(14衆院選 課題ルポ)格差問題 生存ぎりぎり 支援充実を
衆院選は14日の投開票日に向けて終盤戦に入った。多摩地区でもアベノミクスの評価などを巡って舌戦が繰り広げられているが、経済格差是正を大きな争点の一つとして訴える候補も少なくない。若年無業者(ニート)や路上生活者らを支援する現場で、格差問題と向き合う人たちの思い聞いた。
立川市の「育て上げネット」は、若者向けの就労基礎訓練プログラム「ジョブトレ」を実施するNPO法人。現在は、学校を中退したりパワハラで勤め先を辞めたりして、社会から遠ざかった19~37歳の38人が受講している。

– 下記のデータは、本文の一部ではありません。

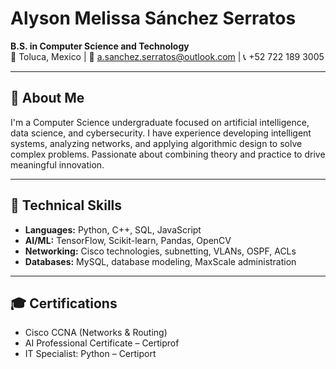 # Alyson Melissa Sánchez Serratos

**B.S. in Computer Science and Technology**  
📍 Toluca, Mexico | 📧 a.sanchez.serratos@outlook.com | 📞 +52 722 189 3005

---

## 🧠 About Me

I'm a Computer Science undergraduate focused on artificial intelligence, data science, and cybersecurity. I have experience developing intelligent systems, analyzing networks, and applying algorithmic design to solve complex problems. Passionate about combining theory and practice to drive meaningful innovation.

---

## 🔧 Technical Skills

- **Languages:** Python, C++, SQL, JavaScript  
- **AI/ML:** TensorFlow, Scikit-learn, Pandas, OpenCV  
- **Networking:** Cisco technologies, subnetting, VLANs, OSPF, ACLs  
- **Databases:** MySQL, database modeling, MaxScale administration

---

## 🎓 Certifications

- Cisco CCNA (Networks & Routing)  
- AI Professional Certificate – Certiprof  
- IT Specialist: Python – Certiport  
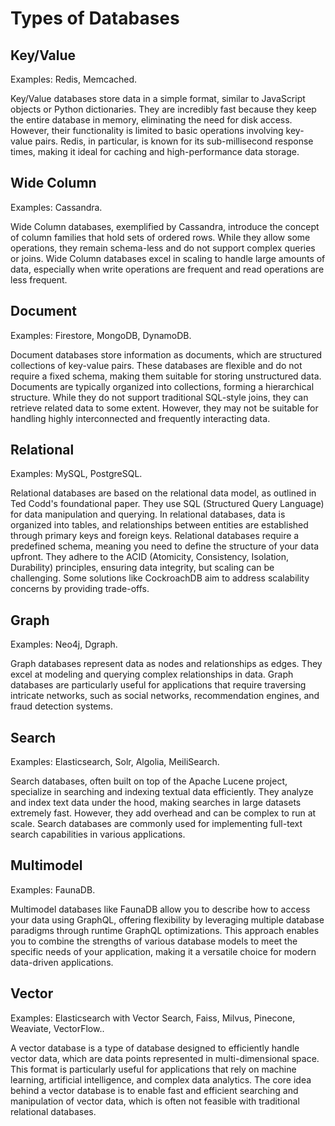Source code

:# Types of Databases

## Key/Value
Examples: Redis, Memcached.

Key/Value databases store data in a simple format, similar to JavaScript objects or Python dictionaries. They are incredibly fast because they keep the entire database in memory, eliminating the need for disk access. However, their functionality is limited to basic operations involving key-value pairs. Redis, in particular, is known for its sub-millisecond response times, making it ideal for caching and high-performance data storage.

## Wide Column
Examples: Cassandra.

Wide Column databases, exemplified by Cassandra, introduce the concept of column families that hold sets of ordered rows. While they allow some operations, they remain schema-less and do not support complex queries or joins. Wide Column databases excel in scaling to handle large amounts of data, especially when write operations are frequent and read operations are less frequent.

## Document
Examples: Firestore, MongoDB, DynamoDB.

Document databases store information as documents, which are structured collections of key-value pairs. These databases are flexible and do not require a fixed schema, making them suitable for storing unstructured data. Documents are typically organized into collections, forming a hierarchical structure. While they do not support traditional SQL-style joins, they can retrieve related data to some extent. However, they may not be suitable for handling highly interconnected and frequently interacting data.

## Relational
Examples: MySQL, PostgreSQL.

Relational databases are based on the relational data model, as outlined in Ted Codd's foundational paper. They use SQL (Structured Query Language) for data manipulation and querying. In relational databases, data is organized into tables, and relationships between entities are established through primary keys and foreign keys. Relational databases require a predefined schema, meaning you need to define the structure of your data upfront. They adhere to the ACID (Atomicity, Consistency, Isolation, Durability) principles, ensuring data integrity, but scaling can be challenging. Some solutions like CockroachDB aim to address scalability concerns by providing trade-offs.

## Graph
Examples: Neo4j, Dgraph.

Graph databases represent data as nodes and relationships as edges. They excel at modeling and querying complex relationships in data. Graph databases are particularly useful for applications that require traversing intricate networks, such as social networks, recommendation engines, and fraud detection systems.

## Search
Examples: Elasticsearch, Solr, Algolia, MeiliSearch.

Search databases, often built on top of the Apache Lucene project, specialize in searching and indexing textual data efficiently. They analyze and index text data under the hood, making searches in large datasets extremely fast. However, they add overhead and can be complex to run at scale. Search databases are commonly used for implementing full-text search capabilities in various applications.

## Multimodel
Examples: FaunaDB.

Multimodel databases like FaunaDB allow you to describe how to access your data using GraphQL, offering flexibility by leveraging multiple database paradigms through runtime GraphQL optimizations. This approach enables you to combine the strengths of various database models to meet the specific needs of your application, making it a versatile choice for modern data-driven applications.

## Vector
Examples: Elasticsearch with Vector Search, Faiss, Milvus, Pinecone, Weaviate, VectorFlow..

A vector database is a type of database designed to efficiently handle vector data, which are data points represented in multi-dimensional space. This format is particularly useful for applications that rely on machine learning, artificial intelligence, and complex data analytics. The core idea behind a vector database is to enable fast and efficient searching and manipulation of vector data, which is often not feasible with traditional relational databases.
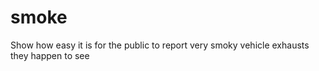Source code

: # smoke
Show how easy it is for the public to report very smoky vehicle exhausts they happen to see
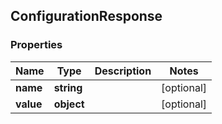 ## ConfigurationResponse

### Properties
Name | Type | Description | Notes
------------ | ------------- | ------------- | -------------
**name** | **string** |  | [optional] 
**value** | **object** |  | [optional] 


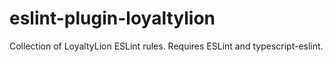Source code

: # eslint-plugin-loyaltylion

Collection of LoyaltyLion ESLint rules. Requires ESLint and typescript-eslint.

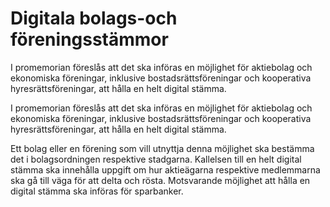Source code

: # Digitala bolags-och föreningsstämmor

I promemorian föreslås att det ska införas en möjlig­het för aktie­bolag och ekonomiska föreningar, inklusive bostads­rätts­föreningar och kooperativa hyresrätts­föreningar, att hålla en helt digital stämma.

I promemorian föreslås att det ska införas en möjlig­het för aktie­bolag och ekonomiska föreningar, inklusive bostads­rätts­föreningar och kooperativa hyresrätts­föreningar, att hålla en helt digital stämma.

Ett bolag eller en förening som vill utnyttja denna möjlighet ska bestämma det i bolags­ordningen respektive stadgarna. Kallelsen till en helt digital stämma ska inne­hålla uppgift om hur aktie­ägarna respektive medlem­marna ska gå till väga för att delta och rösta. Motsvarande möjlig­het att hålla en digital stämma ska införas för sparbanker.
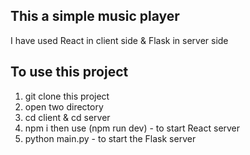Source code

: ## This a simple music player 

I have used React in client side & Flask in server side 

## To use this project 
1. git clone this project
2. open two directory
3. cd client & cd server
4. npm i then use (npm run dev) - to start React server
5. python main.py - to start the Flask server 
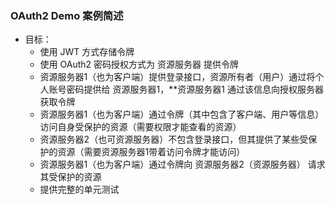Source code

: ### OAuth2 Demo 案例简述
- 目标：
    - 使用 JWT 方式存储令牌 
    - 使用 OAuth2 密码授权方式为 资源服务器 提供令牌
    - 资源服务器1（也为客户端）提供登录接口，资源所有者（用户）通过将个人账号密码提供给 资源服务器1，**资源服务器1 通过该信息向授权服务器获取令牌
    - 资源服务器1（也为客户端）通过令牌（其中包含了客户端、用户等信息）访问自身受保护的资源（需要权限才能查看的资源）
    - 资源服务器2（也可资源服务器）不包含登录接口，但其提供了某些受保护的资源（需要资源服务器1带着访问令牌才能访问）
    - 资源服务器1（也为客户端）通过令牌向 资源服务器2（资源服务器） 请求其受保护的资源
    - 提供完整的单元测试
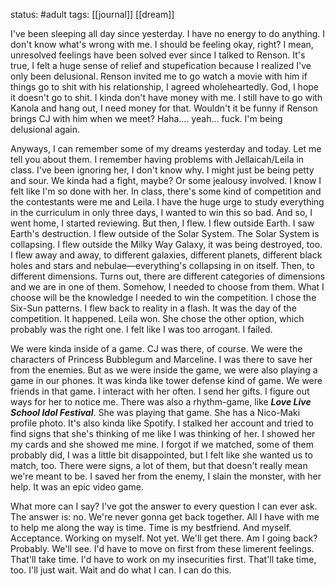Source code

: status: #adult 
tags: [[journal]] [[dream]] 

I've been sleeping all day since yesterday. I have no energy to do anything. I don't know what's wrong with me. I should be feeling okay, right? I mean, unresolved feelings have been solved ever since I talked to Renson. It's true, I felt a huge sense of relief and stupefication because I realized I've only been delusional. Renson invited me to go watch a movie with him if things go to shit with his relationship, I agreed wholeheartedly. God, I hope it doesn't go to shit. I kinda don't have money with me. I still have to go with Kanola and hang out, I need money for that. Wouldn't it be funny if Renson brings CJ with him when we meet? Haha.... yeah... fuck. I'm being delusional again. 

Anyways, I can remember some of my dreams yesterday and today. Let me tell you about them. I remember having problems with Jellaicah/Leila in class. I've been ignoring her, I don't know why. I might just be being petty and sour. We kinda had a fight, maybe? Or some jealousy involved. I know I felt like I'm so done with her. In class, there's some kind of competition and the contestants were me and Leila. I have the huge urge to study everything in the curriculum in only three days, I wanted to win this so bad. And so, I went home, I started reviewing. But then, I flew. I flew outside Earth. I saw Earth's destruction. I flew outside of the Solar System. The Solar System is collapsing. I flew outside the Milky Way Galaxy, it was being destroyed, too. I flew away and away, to different galaxies, different planets, different black holes and stars and nebulae—everything's collapsing in on itself. Then, to different dimensions. Turns out, there are different categories of dimensions and we are in one of them. Somehow, I needed to choose from them. What I choose will be the knowledge I needed to win the competition. I chose the Six-Sun patterns. I flew back to reality in a flash. It was the day of the competition. It happened. Leila won. She chose the other option, which probably was the right one. I felt like I was too arrogant. I failed. 

We were kinda inside of a game. CJ was there, of course. We were the characters of Princess Bubblegum and Marceline. I was there to save her from the enemies. But as we were inside the game, we were also playing a game in our phones. It was kinda like tower defense kind of game. We were friends in that game. I interact with her often. I send her gifts. I figure out ways for her to notice me. There was also a rhythm-game, like ***Love Live School Idol Festival***. She was playing that game. She has a Nico-Maki profile photo. It's also kinda like Spotify. I stalked her account and tried to find signs that she's thinking of me like I was thinking of her. I showed her my cards and she showed me mine. I forgot if we matched, some of them probably did, I was a little bit disappointed, but I felt like she wanted us to match, too. There were signs, a lot of them, but that doesn't really mean we're meant to be. I saved her from the enemy, I slain the monster, with her help. It was an epic video game. 

What more can I say? I've got the answer to every question I can ever ask. The answer is: no. We're never gonna get back together. All I have with me to help me along the way is time. Time is my bestfriend. And myself. Acceptance. Working on myself. Not yet. We'll get there. Am I going back? Probably. We'll see. I'd have to move on first from these limerent feelings. That'll take time. I'd have to work on my insecurities first. That'll take time, too. I'll just wait. Wait and do what I can. I can do this.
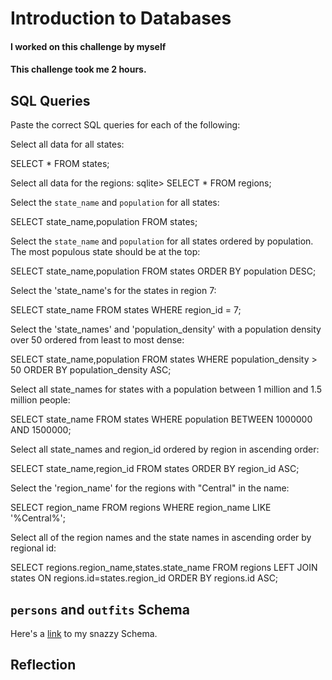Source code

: # Introduction to Databases

#### I worked on this challenge by myself
#### This challenge took me 2 hours.

## SQL Queries

Paste the correct SQL queries for each of the following:

Select all data for all states: 

SELECT * FROM states;

Select all data for the regions: 
sqlite> SELECT * FROM regions;

Select the `state_name` and `population` for all states: 

SELECT state_name,population
FROM states;

Select the `state_name` and `population` for all states ordered by
population. The most populous state should be at the top:

SELECT state_name,population
FROM states
ORDER BY population DESC;

Select the 'state_name's for the states in region 7:

SELECT state_name
FROM states
WHERE region_id = 7;

Select the 'state_names' and 'population_density' with a population
density over 50 ordered from least to most dense:

SELECT state_name,population
FROM states
WHERE population_density > 50
ORDER BY population_density ASC;

Select all state_names for states with a population between 1 million and 1.5 million people:

SELECT state_name
FROM states
WHERE population BETWEEN 1000000 AND 1500000;

Select all state_names and region_id ordered by region in ascending order:

SELECT state_name,region_id
FROM states
ORDER BY region_id ASC;

Select the 'region_name' for the regions with "Central" in the name:

SELECT region_name
FROM regions
WHERE region_name LIKE '%Central%';

Select all of the region names and the state names in ascending order by regional id:

SELECT regions.region_name,states.state_name
FROM regions
LEFT JOIN states
ON regions.id=states.region_id
ORDER BY regions.id ASC;

## `persons` and `outfits` Schema
Here's a [link](./outfit_db.png) to my snazzy Schema.


## Reflection


<!--

What are databases for?

Databases allow you to store and access data. They are especially
useful for large amounts of data, because they can make it easy to
quickly and efficiently organize and access information.

What is a one-to-many relationship?

A one-to-many relationship describes how one type of data relates to
another. As the name suggests, ONE type of data will have many
instances - and in database theory, these may be stored in separate
tables. For example, each region_name in the regions table from the
exercise above has many states in it (the states are listed in
states.state_name). The relationship between region_name and
state_name is one-to-many.

There are also one-to-one and many-to-many relationship types in DB
theory.

What is a primary key? What is a foreign key? How can you determine
which is which?

A primary key is a number that uniquely identifies each instance in a
database. A foreign key is a number on a different table that matches
the primary key, thereby linking the two together. You have to set the
relationship of primary key and foreign key in order to integrate
separate tables in a database management system.

How can you select information out of a SQL database? What are some
general guidelines for that?

SELECT is the command used to select information out of an SQL
database. There are lots of commands and guidelines that can be added
to SELECT, to limit or define what data you want to access, how you
want to display it, etc. General quidelines for selecting information:
seems like ALL CAPS for db query commands; dot notation for field
names within tables; semicolon tells the console that you're ready to
execute the command. Many of the guidelines seem like programming
language basics.




-->



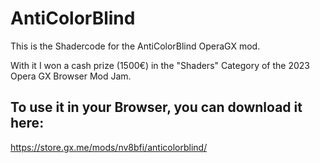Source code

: # AntiColorBlind
This is the Shadercode for the AntiColorBlind OperaGX mod.

With it I won a cash prize (1500€) in the "Shaders" Category of the 2023 Opera GX Browser Mod Jam.

## To use it in your Browser, you can download it here:
https://store.gx.me/mods/nv8bfi/anticolorblind/
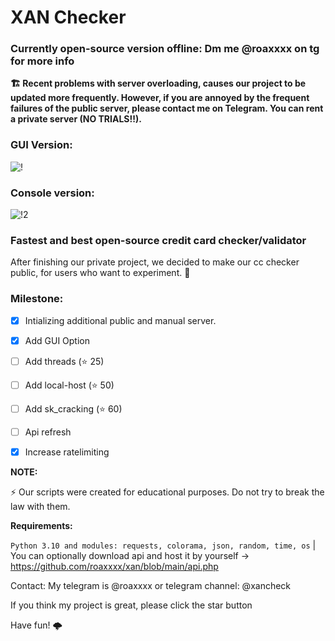 # XAN Checker

### Currently open-source version offline: Dm me @roaxxxx on tg for more info

**🏗️ Recent problems with server overloading, causes our project to be updated more frequently. However, if you are annoyed by the frequent failures of the public server, please contact me on Telegram. You can rent a private server (NO TRIALS!!).**


### GUI Version:

![!](https://media.discordapp.net/attachments/1170149645121486919/1170761380966694992/image.png?ex=655a3780&is=6547c280&hm=76b91c048f90df6bc0c8ee03f4110bab85c648fc1717261ec6ea6670f598783b&=) 

### Console version:
![!2](https://media.discordapp.net/attachments/1170149645121486919/1170761816712941648/image.png?ex=655a37e8&is=6547c2e8&hm=457555a81110678fed8ffab7462f05ed7162b5e9a64a76b4162243fdf1f82e32&=)





### Fastest and best open-source credit card checker/validator 

After finishing our private project, we decided to make our cc checker public, for users who want to experiment. 🗿

### Milestone:
- [x] Intializing additional public and manual server.
- [x] Add GUI Option
- [ ] Add threads (⭐ 25)
- [ ] Add local-host (⭐ 50)
- [ ] Add sk_cracking (⭐ 60)
- [ ] Api refresh
- [x] Increase ratelimiting


**NOTE:** 

⚡ Our scripts were created for educational purposes. Do not try to break the law with them.



**Requirements:**

`Python 3.10 and modules: requests, colorama, json, random, time, os`
| You can optionally download api and host it by yourself -> https://github.com/roaxxxx/xan/blob/main/api.php

Contact:
My telegram is @roaxxxx
or telegram channel: @xancheck


If you think my project is great, please click the star button


Have fun! 🌩️


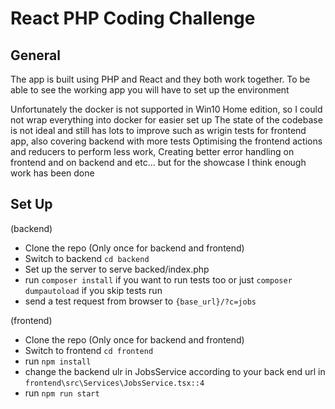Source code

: # React PHP Coding Challenge

## General
The app is built using PHP and React and they both work together.
To be able to see the working app you will have to set up the environment

Unfortunately the docker is not supported in Win10 Home edition, so I could not wrap everything into docker for easier set up
The state of the codebase is not ideal and still has lots to improve such as wrigin tests for frontend app, also covering backend with more tests
Optimising the frontend actions and reducers to perform less work, Creating better error handling on frontend and on backend and etc... but for the showcase I think enough work has been done

## Set Up
(backend)
 - Clone the repo (Only once for backend and frontend)
 - Switch to backend `cd backend`
 - Set up the server to serve backed/index.php
 - run `composer install` if you want to run tests too or just `composer dumpautoload` if you skip tests run
 - send a test request from browser to `{base_url}/?c=jobs`

(frontend)
 - Clone the repo (Only once for backend and frontend)
 - Switch to frontend `cd frontend`
 - run `npm install`
 - change the backend ulr in JobsService according to your back end url in `frontend\src\Services\JobsService.tsx::4`
 - run `npm run start`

仕事への心構えを学び、企業実習など段階を踏んで就職を目指す。公示翌日の3日には、清掃を請け負っている立川市内のマンションで青木光信さん(28)らスタッフと、10~30歳代の受講者5人が作業にいそしんでいた。
進路を決められないまま高校を卒業してしまったという男性(19)は「今まで職に関して無知だった。自分に合った仕事を見つけたい」と、プログラムを通じて前向きになれたという。
04年以降で約250人が受講し、修了者の約80%が就職、うち9割近くが職場に3年以上定着している。スーパー「西友」(北区)も賛同し、低所得世帯(年収350万円未満)でニートの若者受講費を助成し、店舗で体験実習を受け入れる支援を昨年から実施。この1年で13人が利用し、11人が仕事に就いた。
同社はさらに最大15人分を助成し、交通費も新たに補助する方針で、同ネットが13日に説明会を開く。同ネットのジョブトレ担当部長、蟇田薫さんは「若者の置かれた状況に応じ、国が就職などを支援する体制は不十分。日本は一度社会から離れると復帰が難しい。無職になっても孤立せず、不安のない世の中になってほしい」と願いながら、論戦を見守っている。